As an economist, I am generally squirming in my chair at this point. Not because economists have no feelings-we actually do even if we tend to express them using graphs and equations. Rather, it is because we believe the best way to gauge our feelings is to observe our actions, not ask us.

Naturally, the actions we study most closely are the buying and selling of things, like goods and services. When we as consumers buy something, especially when it is a high-priced item, it tells a lot about how we feel about our economic status and security, both now and in the near future.

If we’re buying peanut butter and jelly or rebuilding the engine for the third time on our 1974 Nova, that says one thing. But if we start going out to eat at expensive restaurants and we take out a loan for a second home, it says another.

How consumers feel about the economy is tremendously important for those in the business of selling things. That’s why at least two nationally recognized organizations regularly conduct national surveys to assess consumer confidence.

The results of the Conference Board’s survey show a marked jump in consumer confidence for the month of December. Specifically, the index of consumer confidence tallied from results of questions asked in the survey went from 92.6 percent in November to 102.3 percent in December.

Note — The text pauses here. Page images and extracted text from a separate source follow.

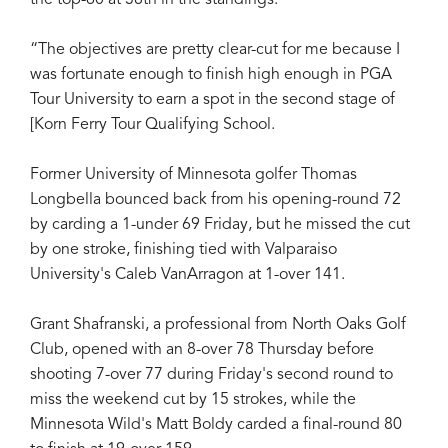
“The objectives are pretty clear-cut for me because I
was fortunate enough to finish high enough in PGA
Tour University to earn a spot in the second stage of
[Korn Ferry Tour Qualifying School.
Former University of Minnesota golfer Thomas
Longbella bounced back from his opening-round 72
by carding a 1-under 69 Friday, but he missed the cut
by one stroke, finishing tied with Valparaiso
University's Caleb VanArragon at 1-over 141.
Grant Shafranski, a professional from North Oaks Golf
Club, opened with an 8-over 78 Thursday before
shooting 7-over 77 during Friday's second round to
miss the weekend cut by 15 strokes, while the
Minnesota Wild's Matt Boldy carded a final-round 80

In one sense, the meaning of this change couldn’t be more straightforward. Consumers are more confident today than they were 30 days ago. We know this because that’s what they told us.

It’s when you try to translate that confidence into something you can actually see-like buying behavior–that it starts to get tricky. Because the correlation between the monthly gyrations of these confidence indexes, and how and where money is spent, is a lot weaker than you would expect.

The years immediately following the recession of 2001 are a case in point. During this recession, consumer spending never failed to grow, even as the rest of the economy faltered. But there were certainly some quarters that were better than others.

One of the worst, from a consumer confidence perspective, was the fourth quarter of 2001. In the immediate aftermath of 9/11, consumer confidence fell almost 40 percent. Yet in that same quarter, consumer spending grew almost 7 percent, the fastest single-quarter growth spurt in 15 years.

Consumer confidence came roaring back in the early part of 2002, yet consumer spending growth cooled markedly. And as we came into 2003, a year when confidence fell to its post-recession low, consumer spending heated up. Overall, 2003 was a better year for spending and the overall economy, yet confidence then was significantly lower than in the previous year.

Whether it was the Iraq war, the drumbeat of news of weak job growth, or the presidential campaign, people consistently told surveyors they felt worse about the economy than their spending would indicate. That’s even more apparent when you consider that spending on things involving long-term financial commitments, like housing, was riding at the head of the pack.

But then economic indicators are a little like economists themselves, I suppose. We don’t always agree. Consumer confidence remains one of the most important ingredients to economic growth, no doubt. But the experience of recent years calls into question the best way to measure it.